The device competes with modules offered by Lucent and Corning that use fiber coils to compensate for dispersion. One square-inch Avanex module placed on each end of a typical 400 km standard singlemode fiber link performs as well as five of the 23-in. fiber coil modules inserted at each amplifier site, Cao explains.
The compensator's tunability accommodates different bit rates and span lengths—parameters for which traditional compensators must be individually designed. Tunability also obviates problems with keeping many different kinds of compansators in stock for different applications. "We had many heated arguments with our dispersion compensation suppliers about inventory," Fee recalls of his MCI days—arguments that the Avanex approach would put to rest, he says.
Although today's dispersion compensation techniques enable OC-192 transmission on standard singlemode fiber, Fee says the OC-192 terminals do not operate at their optimal performance in this scenario. At 40 Gb/s, the range of dispersion tolerance—2 km—becomes too tight to operate within, he adds.
More distance
The third item in the Avanex arsenal is a line of low-loss bidirectional fiber amplifiers that enable transmission distance upwards of 5,000 km without electrical signal regeneration (now required at 600 km). "This amplifier is a brand new concept [based on] a new component that allows super-low noise," Cao says, adding that the amplifiers most important features are the way it handles dispersion mapping and optical nonlinearities.
Based on network designs that accept today's regenerator spans, the current generation of ultra-broadband cross connects maintain an electrical switch fabric to transport signals at STS-1 (52 Mb/s) and higher. It makes sense to groom traffic electronically where the signals are already broken down in the electrical domain for regeneration, and the spans match the distances between major cities and network hubs in the US, Cao observes. "But we believe that as soon as you solve the problem of transmission distance, optical cross-connects start to make sense."

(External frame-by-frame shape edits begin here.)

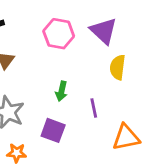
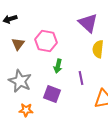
pink hexagon: (59, 34) -> (46, 41), moved

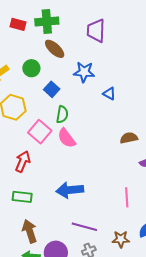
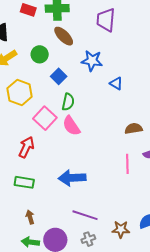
pink line: (127, 197) -> (127, 164), moved
brown arrow: (30, 231) -> (30, 217), size x0.6

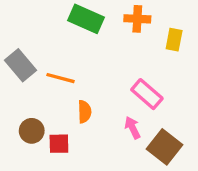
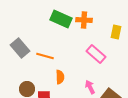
orange cross: (137, 19) -> (84, 20), moved
pink rectangle: (147, 94) -> (96, 54), moved

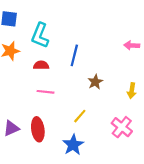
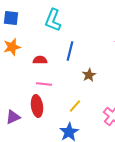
cyan L-shape: (40, 35) -> (53, 20), moved
red ellipse: (38, 129) -> (37, 106), moved

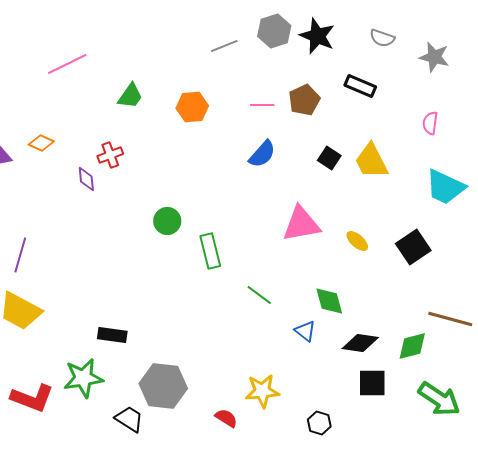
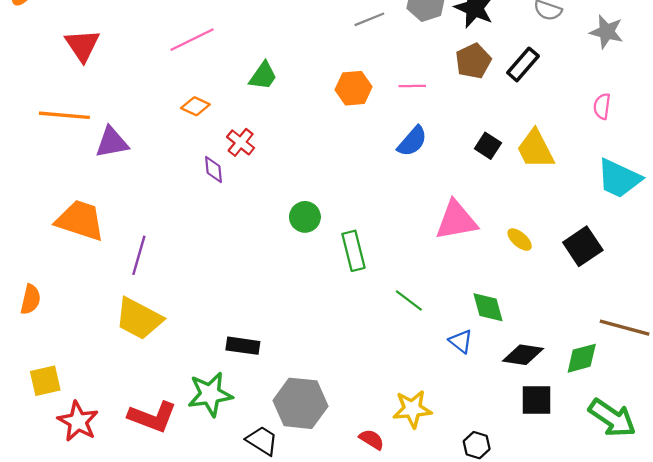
black rectangle: (360, 86) -> (523, 64), turned -72
brown pentagon: (304, 100) -> (473, 61), moved
orange hexagon: (192, 107) -> (354, 88), moved
orange diamond: (41, 143) -> (195, 106), moved
red cross: (110, 155) -> (241, 142), turned -30

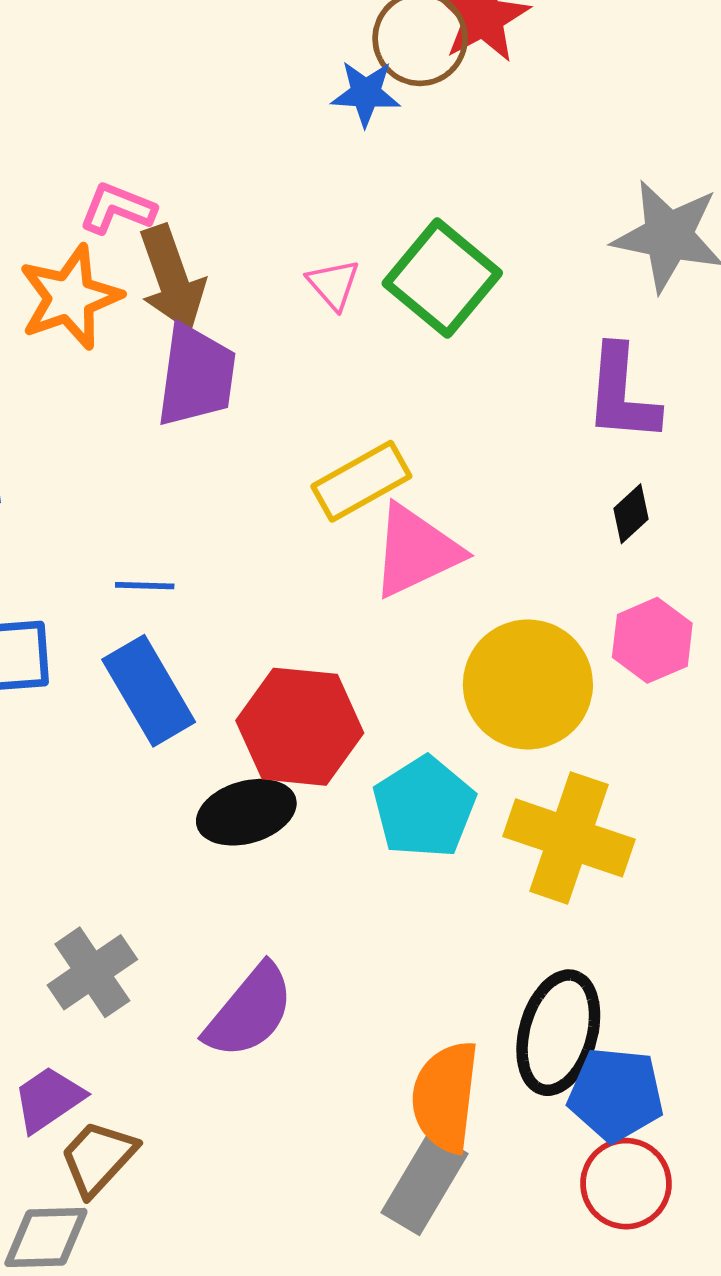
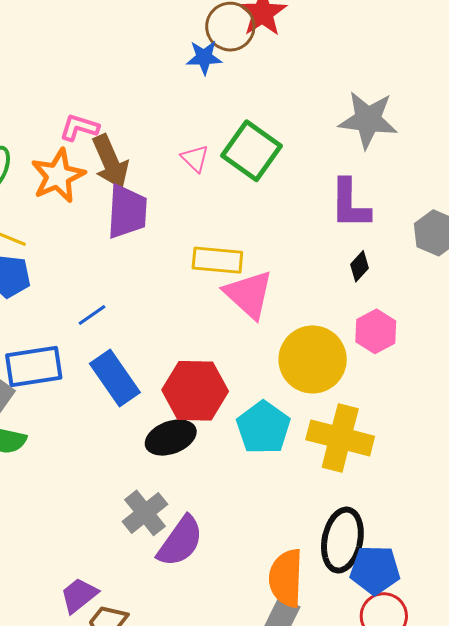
yellow rectangle: (361, 481) -> (217, 260), turned 39
pink triangle: (416, 551) -> (249, 294), turned -48
blue line: (145, 586) -> (92, 315), moved, turned -32
gray cross: (92, 972) -> (145, 513), moved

An optical cross-connect based on the distances enabled by the low-noise amplifiers and dispersion compensators would enable the transparent pass-through of cross-country express traffic through network nodes without unnecessary electrical regeneration, Fee notes. "That's why you're starting to see some companies doing soliton work," he continues. "They're sending a clear message to systems providers: 'Do not try to come in here and sell us regenerators."
Bigger and longer pipes versus intelligence
In an industry fraught with activity related to turning DWDM wavelengths into networks with ultra-broadband cross-connects, optical add/drop multiplexers (OADMs), and software intelligence, Avanex executives make no apologies for focusing on transporting more bandwidth over longer distances. "OADMs and [ultra-broadband] cross-connects are more of an application," offers Cao.
"You've got to be able to put wavelengths on the fiber first—then you worry about what you do with them," Fee says. "There is no reason we can not build different combinations of these optical processors to suit different applications in the future."
Push and pull
"We would like one day to be the Intel of this business," says Avanex president and CEO Walter Alessandrini, who held the same position recently at Pirelli Cables & Systems North America. Like the "Intel Inside" moniker on personal computers, carriers will end up with "Avanex Inside" network gear if the push-pull model pans out. Avanex refers to its product line as "photonic processors," which completes the analogy.
Using what Alessandrini calls a "push-pull" model, Avanex demonstrates its technology to network operators, convincing them to prod their vendors to integrate the Avanex product into the network equipment that the vendor supplies the carrier. "We market the systems to the end user, then we sell the product to the system provider," he explains, adding that Avanex is receiving orders for its DWDM subsystem from both carriers and system integrators.